Timer actions run every so often while the action step is running. The timer actions only start running after the "On Start" action finishes (if there is one). In addition to the timer action's script, it must have a rate, specified in milliseconds. This is the amount of time to wait between running the timer action's script. The clock starts after the "On Start" action finishes.

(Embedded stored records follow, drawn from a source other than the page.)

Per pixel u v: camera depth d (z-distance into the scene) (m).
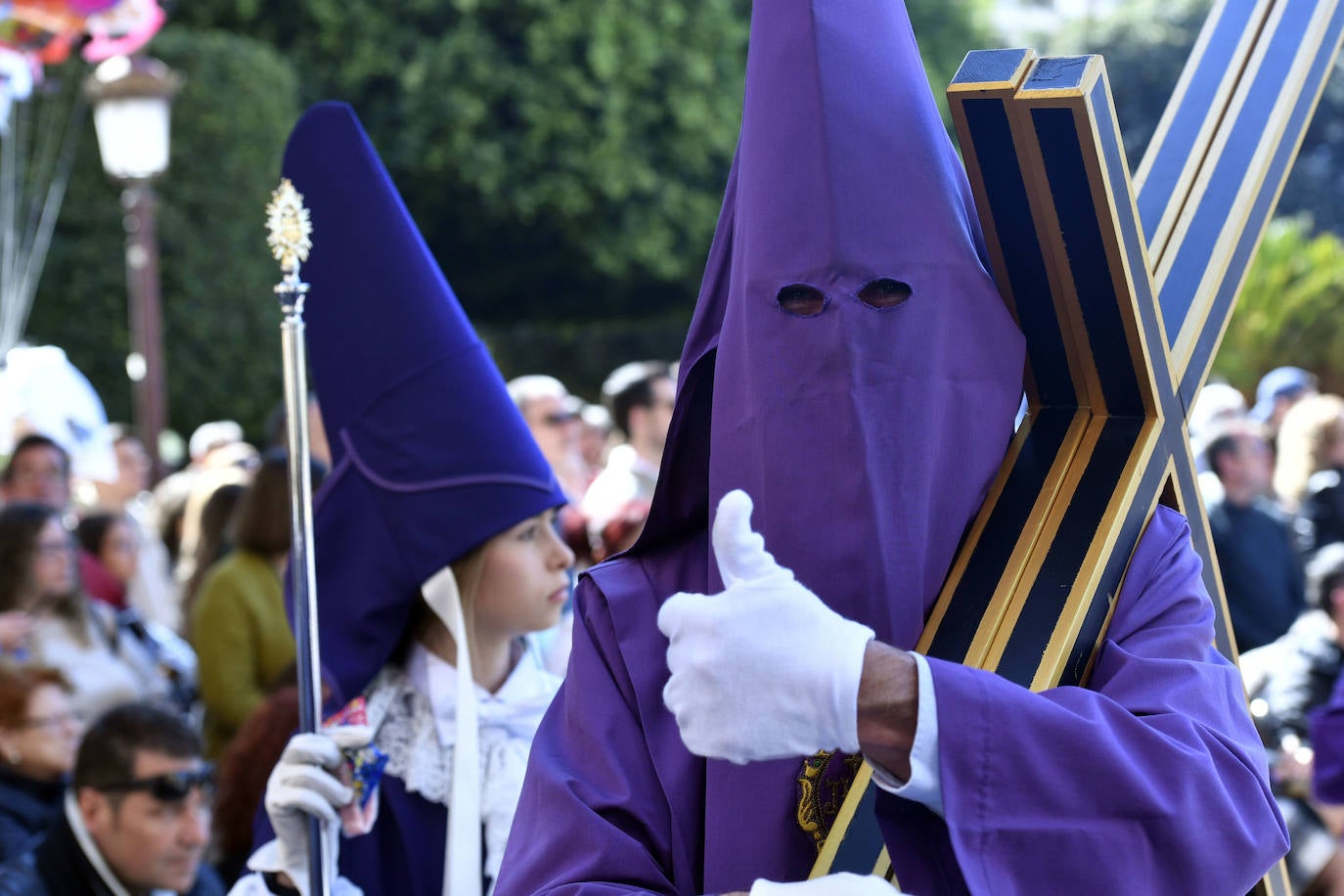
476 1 37.84
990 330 3.49
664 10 39.34
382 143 37.78
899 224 3.41
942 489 3.43
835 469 3.38
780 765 3.39
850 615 3.35
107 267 31.19
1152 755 2.91
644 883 3.31
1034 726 2.85
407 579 5.69
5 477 12.14
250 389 32.53
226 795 6.59
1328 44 4.25
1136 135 49.69
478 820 5.54
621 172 39.25
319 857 5.19
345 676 5.69
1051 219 3.39
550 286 42.44
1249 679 9.86
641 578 3.76
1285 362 33.16
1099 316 3.46
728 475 3.57
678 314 43.19
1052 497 3.44
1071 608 3.24
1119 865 2.82
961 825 2.80
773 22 3.50
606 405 14.11
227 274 31.92
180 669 10.66
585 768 3.51
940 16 44.81
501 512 5.71
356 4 36.91
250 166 32.06
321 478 9.27
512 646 6.17
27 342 31.09
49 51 12.77
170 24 36.09
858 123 3.41
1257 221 3.99
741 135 3.64
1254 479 12.41
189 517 12.92
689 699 2.70
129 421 31.72
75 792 6.25
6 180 25.95
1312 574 9.71
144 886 6.26
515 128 39.06
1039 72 3.32
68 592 9.28
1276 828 3.03
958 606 3.34
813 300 3.45
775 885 2.89
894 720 2.79
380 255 5.82
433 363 5.79
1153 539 3.46
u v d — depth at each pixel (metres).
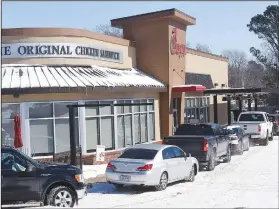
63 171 11.34
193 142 17.97
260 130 27.64
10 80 18.77
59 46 21.02
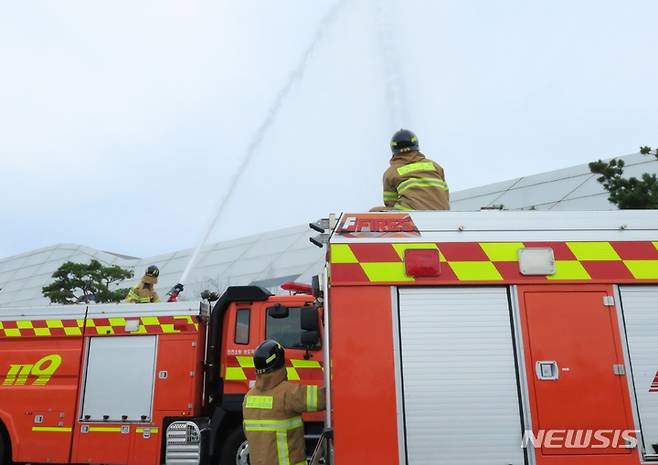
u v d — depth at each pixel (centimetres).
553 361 332
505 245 354
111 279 2581
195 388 680
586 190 2345
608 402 325
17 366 711
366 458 317
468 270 349
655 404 326
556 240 356
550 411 324
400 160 460
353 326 338
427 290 346
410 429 322
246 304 689
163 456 673
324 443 373
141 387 688
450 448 321
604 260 351
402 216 365
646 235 357
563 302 343
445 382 330
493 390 329
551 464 317
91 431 682
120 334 708
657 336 338
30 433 687
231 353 673
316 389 374
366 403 326
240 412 659
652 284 347
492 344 337
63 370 702
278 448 371
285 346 666
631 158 2141
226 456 647
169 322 704
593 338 336
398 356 334
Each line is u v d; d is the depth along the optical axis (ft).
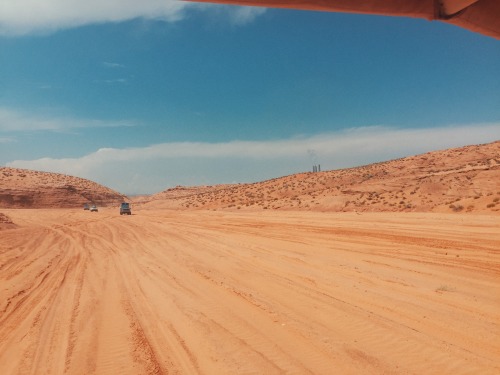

It is important to realize that, unlike "On Start" and "On Stop" scripts, a timer action may not run at all for an action step. If the step is ready to stop before the timer is ready, it will never run.

Error Handler

This action will run only if any of the other actions throw an unexpected error. This provides a chance for chart designers to do their own error handling, and gracefully recover from an error. If this script throws an error, the chart will abort. See section on chart concepts for more information.

 

Design Tips

When designing SFCs, the Action step will be the primary workhorse of your charts. There are a few tips to keep in mind while writing your scripts for the action step:

 

Don't Block / Pause / Wait / Sleep

This is the primary rule for SFCs. You want your scripts to run as quickly as possible. This means that you don't want to use any sort of sleep() or wait() call. Pausing or waiting is the job of transactions in an SFC.

 

Some sorts of blocking is, of course, unavoidable. For example, running a SQL query that takes some time to execute, or writing to a device over a slow radio connection. These sorts of activities are fine, however, this brings us to tip 2.

 

Refactor Loops

This is really just an extension of the don't block rule. Imagine that you have 100 widgets that need processing. Each widget takes some non-trivial amount of time (let's say, 20seconds) to process. The most obvious way to handle this would be with an "On Start" script that had a while loop from 1 to 100, processing each widget. This script would take about 33 minutes to run.

 

Instead of processing the 100 items in a while loop, you could solves this problem in two different ways with SFCs:

 

1.Option 1: Timer action. In this option, you have a single action step, but instead of having your loop from 1 to 100 in a while loop, you initialize a counter to 1 in the "On Start" action. Then you write a timer action with a rate of 0ms. The timer action processes one widget, and then increments the counter. You place a transition beneath the step whose expression is:
{counter} >= 100
This step will do the same work as the loop, but without blocking for more than 20 seconds at a time.
2.Option 2: Chart loop. Similar to option 1, you can design the loop in the chart itself. Have one action step do your initialization work, in our example: chart.counter = 0
Have another step do the processing work for one item in its On Start script. Use two transitions, the one on the left set to {counter} < 100 and the one on the right set to true. The loop action will run 100 times, and then the flow will continue down the other path.

 

Option 2 Illustrated

Option 2 Illustrated

 

Rationale

By now you should understand that you want to keep your individual script duration to a minimum. You may be wondering why this is so important. After all, in the example above, it still will take 33 minutes to complete the given work after refactoring the loop as shown.

 

The reason this is important is to support pausing, persistence, and redundancy. Charts can only be paused after any running script finishes. Similarly, a chart's state only gets synchronized with the redundancy system between script executions. If you had a script that took half an hour to run, you couldn't pause that chart until the script ended, and the redundancy system would be very out of date and not able to recover as well if the Gateway went offline.

 

As a bonus, breaking your work up into smaller units helps make the chart easier to debug and more visible for monitoring.